Их цивилизация выкована на холодной наковальне, и Тисте нашли изъян в ковке. Галар Барес видел иронию: великий командир, сокрушивший Форулканов, стал почитателем их цивилизации. Сам Галар отлично видит соблазнительные элементы, но если Урусандера притягивает, Галар отшатывается в смущении. К чему мир, если он основан на угрозе?
Лишь трусы склоняются перед порядком, а Галар отказывается жить в страхе.
Перед войной южные Пограничные Мечи были силой плохо организованной и малочисленной. Но они первые вынуждены были отвечать на вторжение Форулканов, они первыми заставили врага дрогнуть. Цена оказалась чудовищной, но Галар отлично понимал, как Легион Хастов сумел зародиться в хаосе и беспорядке битв. Не было мира при рождении, и первые годы жизни стали суровыми и жестокими.
Оружейники хастовых кузниц верили, что любое длинное лезвие содержит в сердце своем страх. Его нельзя удалить; он связан с самой жизнью оружия. Они звали это Сердечной Жилой клинка. Удалите ее, и оружие потеряет страх сломаться. Изготовление оружия стало усилением Сердечной Жилы; каждая перековка изгибала нить, свивала все сильнее, пока не появлялись узлы... есть тайны в закалке, ведомые лишь кузнецам из Хастов. Галар знал: они претендуют, будто нашли сущность нити страха, вену хаоса, что дает мечу силу. Он не сомневался в похвальбах, ибо Хасты дали Сердечной Жиле голос, звенящий то ли безумием, то ли избытком радости - звук удивительный и ужасающий, вопль закаленного железа, и нет двух одинаковых голосов, и самые громкие слывут признаком лучшего оружия.

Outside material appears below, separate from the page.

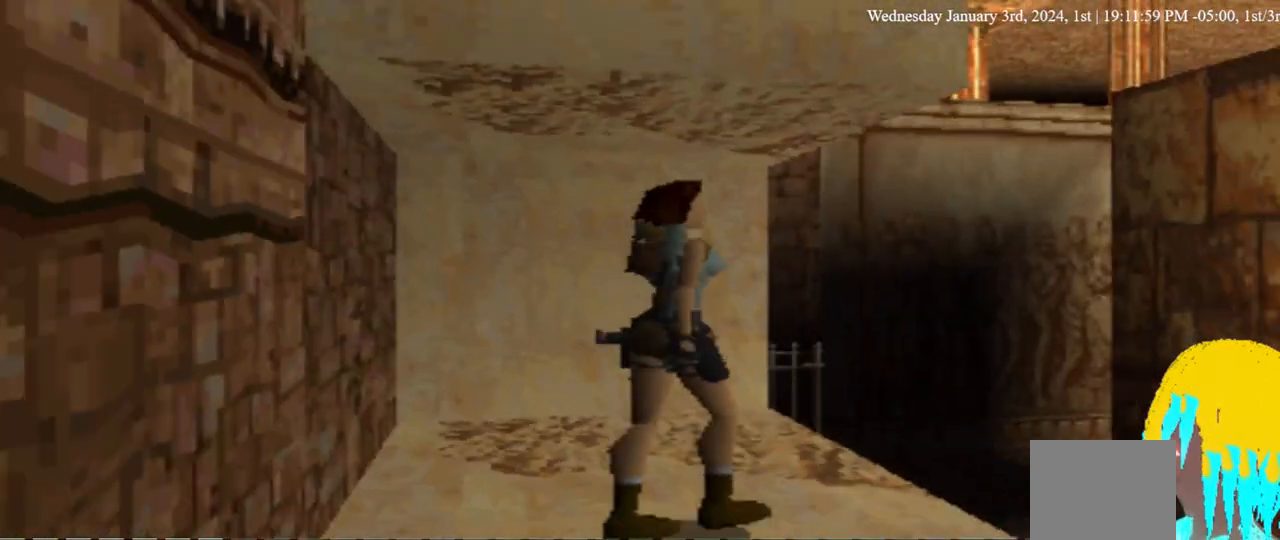
{"buttons": [], "left_stick": "center", "right_stick": "center", "events": [[267, "DPAD_UP", "up"], [433, "DPAD_LEFT", "up"]]}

Кузницы Дома Хастейна начали снабжать южное Пограничье перед концом войны, когда враг был уже в беспорядке, бежал перед неумолимым наступлением Легиона Урусандера. Уменьшившиеся в числе ветераны погран-мечей служили вспомогательными отрядами, участвуя во всех главных сражениях последних двух лет. Они были истощены, они почти канули в небытие.
Галар все еще вспоминает ставший легендой день Пополнения, как выехали из клубов пыли громадные фургоны, как заполнили воздух рев и стон - эти звуки потрепанные отряды погран-мечей сочли жалобами измученных волов, но тут же узнали, что жуткие звуки исходят не от скотины, но от лежащего в деревянных ящиках оружия. Помнит свой ужас, когда был призван поменять старый зазубренный меч, взяв в руку новое оружие Хастов. Оно завизжало при касании - оглушительный свист, словно когтями сдиравший кожу с костей.

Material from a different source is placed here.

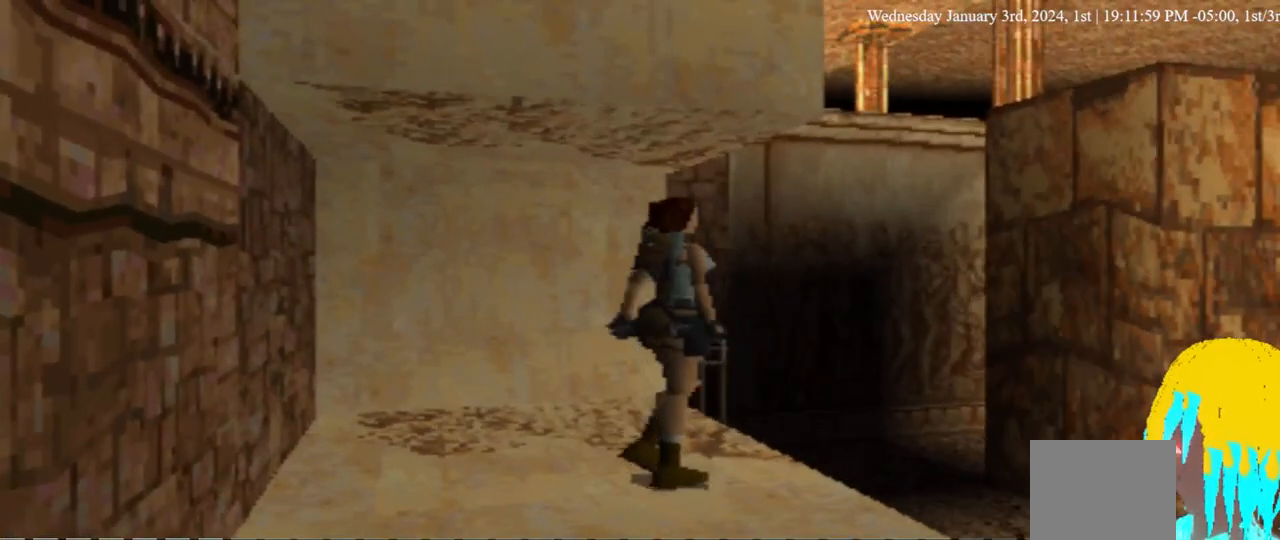
{"buttons": [], "left_stick": "center", "right_stick": "center", "events": []}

Сын самого Хаста Хенаральда дал ему оружие; вопль затих, но отзвук все еще грохотал в черепе, а молодой кузнец кивнул и сказал: - Он весьма доволен твоим касанием, капитан, но помни, это ревнивый меч - мы нашли, что таковы самые сильные.
Галар не знал, благодарить ли ему оружейника. Иные дары оказываются проклятиями. Но тяжесть оружия пришлась по руке, рукоять казалась продолжением костей и мышц.

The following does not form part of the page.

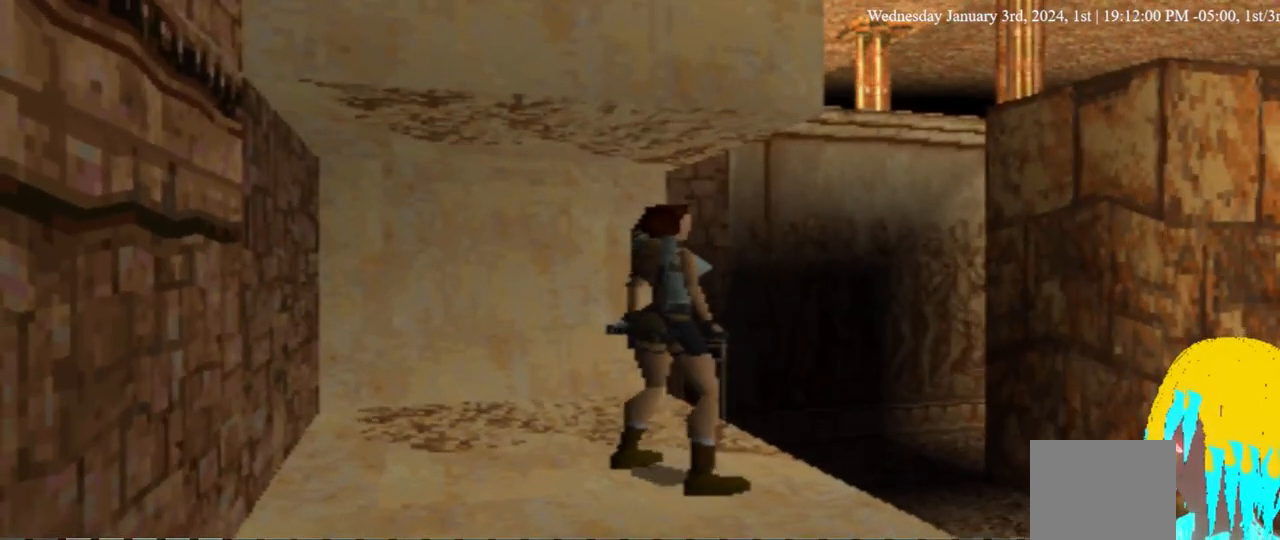
{"buttons": ["L1"], "left_stick": "center", "right_stick": "center", "events": [[133, "L1", "down"], [467, "DPAD_DOWN", "down"], [500, "DPAD_DOWN", "up"]]}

- Нет такой вещи, - продолжал оружейник, - как не ломающийся меч, хотя, видит Бездна, мы старались. Капитан, слушай внимательно, ибо сказанное мною известно немногим. Мы вели ложную битву с ложным врагом. Железо имеет предел гибкости и прочности; это законы природы. Не могу гарантировать, что твой новый меч не переломится, хотя сила его такова, что никакой меч смертного не сможет его расщепить, да и сам ты не размахнешься, не ударишь столь мощно, чтобы смутить клинок. Но если он все же сломается, не бросай меч. Много узлов на его Сердечной Жиле, знаешь ли. Много.
В то время он ничего не знал об "узлах" или "жилах". Знания пришли позже, вместе с одержимостью тайнами хастовых клинков.
Теперь он думает, что познал смысл этих узлов и, хотя не видел и даже не слышал, чтобы хаст-меч ломался, верит, будто в каждом захоронено чудо, знамение неведомого волшебства.
Мечи Хастов живые. Галар Барес уверен, и едва ли он уникален в этой вере. Все в Легионе Хастов этим отличаются, и пусть солдаты Урусандера смеются и бормочут им в спины. Именно рудники Хастов стали первой целью вторжения Форулканов, и только сопротивление южных погран-мечей помешало врагу. Хаст Хенаральд выразил благодарность единственно доступным ему способом.
Даже высокородные воины из домовых клинков опасались Легиона Хастов и его зачарованного оружия. Не все, конечно же, потому Галар Барес и оказался скачущим в компании Келлараса, командира дом-клинков Пурейка.
В этом Доме произошли перемены. По манию Нимандера, верного слуги Матери Тьмы, все владения Дома были отданы Матери, а Тисте - благородные, слуги, воины, ученые и купцы - служат ныне ей, приняв имя Андиев, Детей Тьмы.
Первый Сын Тьмы лорд Аномандер, которому служит Келларас, не ведал недостатка в хвалах Легиону Хастов и открыто восхищался Домом Хастейна. Его силы первыми прибыли на подмогу южным погран-мечам сразу после Стояния у Рудников, и Галар помнил, как Аномандер прошелся по кровавому полю переговорить с Торас Редоне, самой старшей из числа воинов (она приняла командование погран-мечами и вскоре должна была получить официальный чин). Сам переход был мерой уважения: командующий вполне мог призвать Торас к себе, но именно он первым протянул руку для приветствия, поразив присутствовавших бойцов.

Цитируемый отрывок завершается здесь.